Work request
Decide whether each statement below agrees with the passage on ecclesiastical and cosmological priesthoods. Answer yes or no for each, quoting the exact words of the passage that settle it. (a) Ecclesiastical priesthood was limited to males. (b) The writer says Stapley gives evidence that Smith saw cosmological priesthood as separate from the Church's ecclesiastical priesthood. (c) The Book of Abraham sets out a system of astronomy that parallels the ecclesiastical priesthood hierarchy.

Ecclesiastical and Cosmological Priesthoods

Tying together much of Stapley’s narrative is a distinction he makes between ecclesiastical and cosmological priesthoods. Whereas ecclesiastical priesthood is the set of priesthood orders and offices that Joseph Smith laid out in his early revelations, cosmological priesthood is the expansive concept of priesthood that Smith revealed through his later temple rituals. In the temple, “kinship, priesthood, government, and heaven all became synonymous,” with priesthood as the eternal law governing the entire cosmos and holding it all together. Whereas ecclesiastical priesthood was limited to males, the all-encompassing cosmological priesthood included both male and female participants as “kings and priests” and “queens and priestesses.” The history of the priesthood after Joseph Smith’s death is the history of how his successors confused the two priesthoods and ultimately subsumed the cosmological priesthood into the ecclesiastical, excluding women from much of Mormon ritual (12, 17, 22-23, 26).

Here I think it’s important to add a caveat to Stapley’s framing. While Stapley convincingly demonstrates that Joseph Smith laid out a “cosmological” concept of priesthood, he provides no evidence to support his assertion that Smith conceived of this cosmological priesthood as separate from the ecclesiastical priesthood of the Church (12). In fact, in the Book of Abraham Smith laid out a “system of astronomy” that paralleled the ecclesiastical priesthood hierarchy, implying an equivalence between cosmology and Church. While Stapley’s distinction between “ecclesiastical” and “cosmological” models of priesthood certainly works as a shorthand for referring to contradictory impulses or unresolved tensions in Smith’s thought, I’m unconvinced that Smith would have recognized a distinction between the two. Stapley has perhaps fallen into the trap of imposing a greater consistency upon Smith’s thought than it possessed.

(Recorded data)
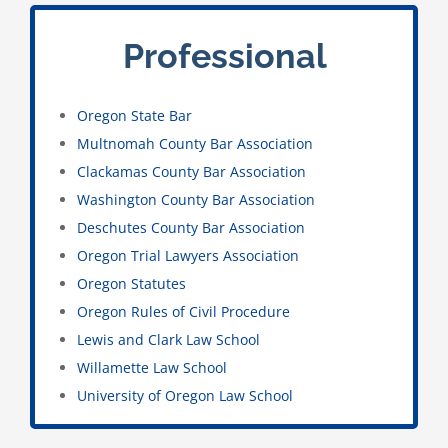
Professional
Oregon State Bar
Multnomah County Bar Association
Clackamas County Bar Association
Washington County Bar Association
Deschutes County Bar Association
Oregon Trial Lawyers Association
Oregon Statutes
Oregon Rules of Civil Procedure
Lewis and Clark Law School
Willamette Law School
University of Oregon Law School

Exercise answer
(a) Yes: "Whereas ecclesiastical priesthood was limited to males"
(b) No: "he provides no evidence to support his assertion that Smith conceived of this cosmological priesthood as separate from the ecclesiastical priesthood of the Church"
(c) Yes: "in the Book of Abraham Smith laid out a “system of astronomy” that paralleled the ecclesiastical priesthood hierarchy"